An advanced new robot is being developed by online supermarket Ocado to help maintenance workers in the company’s highly automated warehouses.
The collaborative robot (cobot) is essentially a ‘second pair of hands’ that will assist technicians when they are in need of help.
It can respond to voice commands by handing over the right tool. And not only that: the robot will learn through observation, enabling it to predict what a person is doing and proactively offer assistance without prompting.
“The ambition is that the robot will be able to decide what the technician’s intentions are and chip-in as appropriate at the right point in time,” explained Graham Deacon, the robotics research team leader at Ocado Technology.
The robot will also augment technicians’ capabilities by completing tasks that require a level of precision or physical strength beyond the capability of human workers.
Ocado is working on the SecondHands project with four European universities, each of which has developed individual elements of the system. The project is supported by European Union funding through the Horizon 2020 programme.
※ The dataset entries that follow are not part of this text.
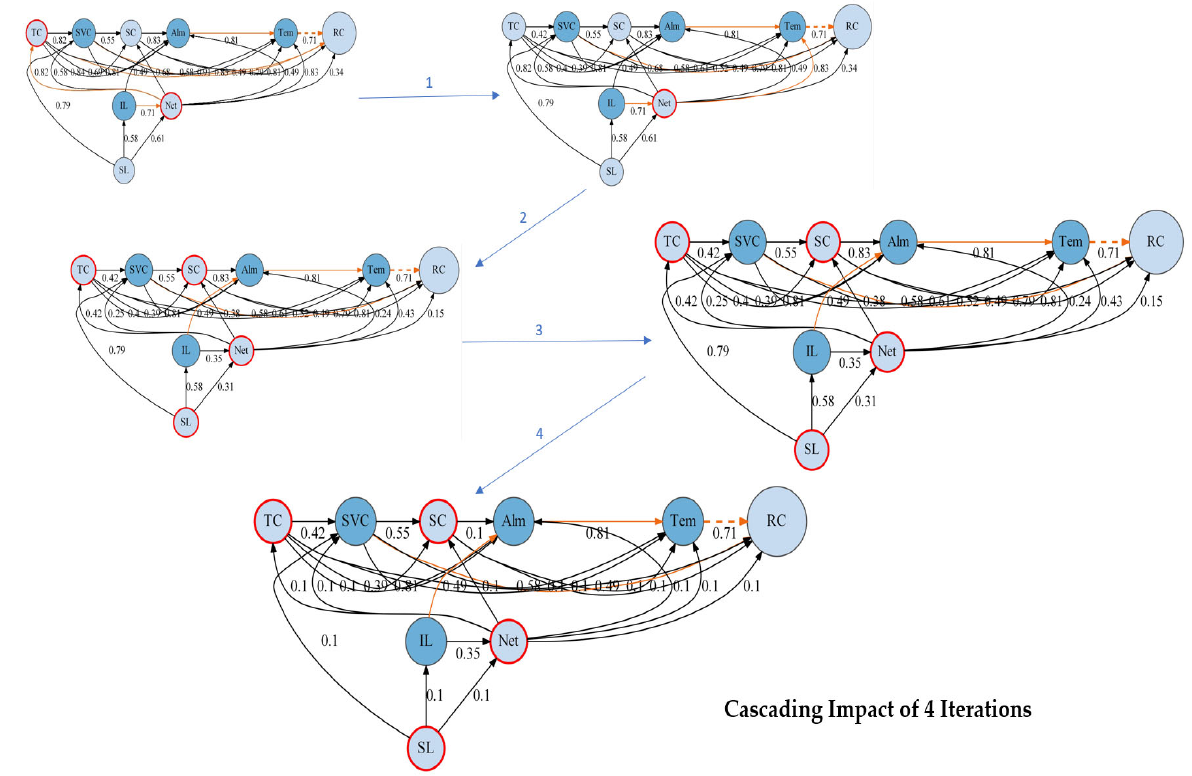
Figure 6. Changes to critical nodes and paths with the execution of mitigation strategies.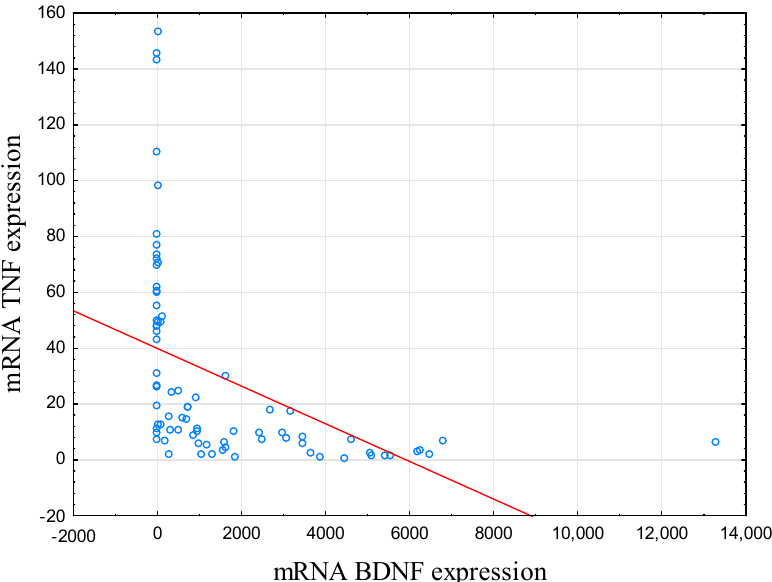
Figure 1. Correlation between mRNA BDNF and mRNA TNF expression. In IBD subjects, there was a negative correlation between BDNF and TNF mRNA expression level (r = − 0.758, p < 0.001). Abbreviations: BDNF—Brain-Derived Neurotrophic Factor, TNF—Tumor Necrosis Factor. It was observed that BDNF mRNA expression in HCs was higher than that in the IBD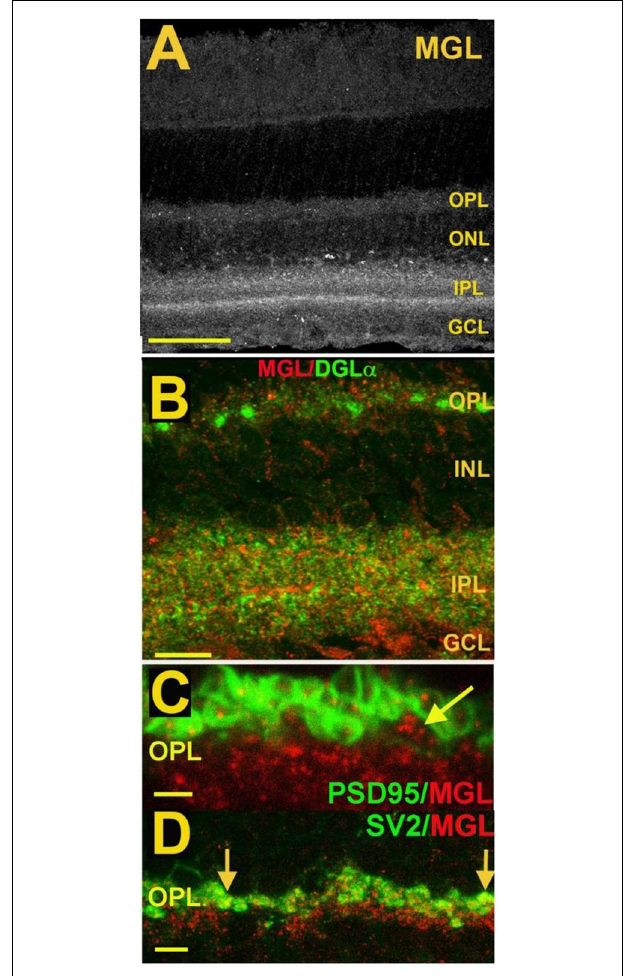
FIGURE 7 | MGL is present in rod spherules and cone pedicles in the OPL and is expressed prominently in two laminae of the IPL. (A) MGL staining in the mouse retina. (B) MGL (red) staining with DGL α (green) shows their apparent non-overlap and relative localization. (C) MGL (red) costaining with PSD95 (green), a marker that outlines rod and cone terminals shows MGL within a cone terminal (arrow) as well as punctate staining within multiple rod spherules. (D) MGL (red) costaining with SV2 (green), a marker for rod spherules, shows substantial overlap in the OPL (arrows). Scale bars: (A) : 60 µ m; (B) : 25 µ m; (C) : 15 µ m; (D) : 25 µ m. Adapted from Hu et al.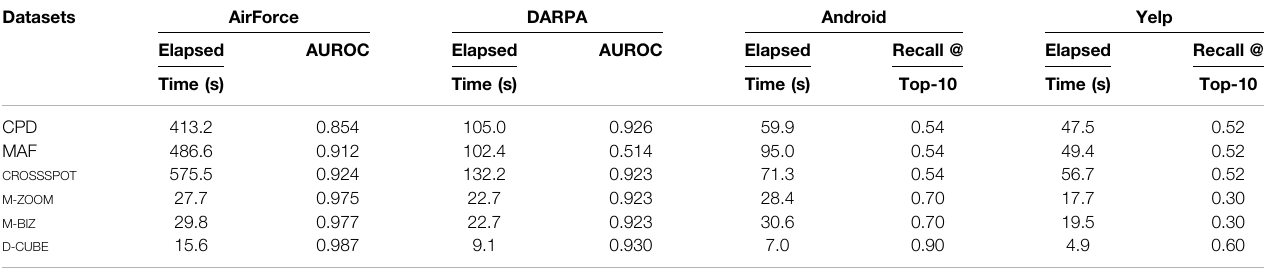
TABLE 4 | D-CUBE spots network attacks and synchronized behavior fastest and most accurately from TCP dumps and rating datasets, respectively. Datasets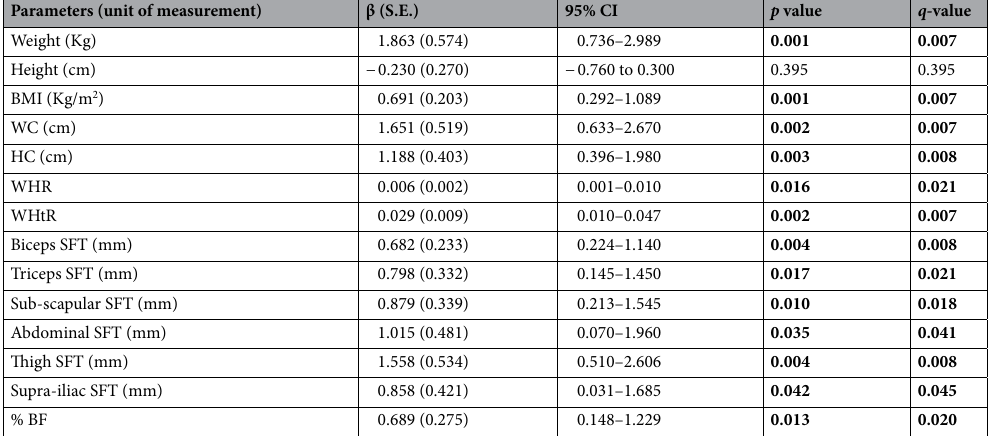
Table 4. Association of the genetic risk score with obesity-related anthropometric variables. BMI body mass index, WC waist circumference, HC hip circumference, WHR waist-to-hip ratio, WHtR waist-to-height ratio, SFT skinfold thickness, % BF body fat percentage, SE standard error, CI confidence interval, q-value corrected p value. The association of the genetic risk score with anthropometric traits was determined by linear regression. Effect size (β) and 95% confidence intervals were computed to seek rise or fall in the selected parameter per each risk allele increase. All association analyses were adjusted for age and gender and corrected for multiple comparisons via the Benjamini–Hochberg method. A p value < 0.05 was considered statistically significant. The significant p values are indicated in bold .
The first prototype of the robot, known as ARMAR-6, was recently unveiled at the Ocado Technology robotics research lab.
Robots are already taking on increasingly complex tasks within factories and warehouses, and the SecondHands project is “a sign of how rapidly automation is moving into new areas of work, and how improvements in sensing and machine learning could accelerate things,” said MIT Technology Review.
Collaborative robots represent a fast-growing segment of the industrial robots market. According to the World Robotics Report released last year by the International Federation of Robotics, industrial robot installations are forecast to grow by 15% in 2018.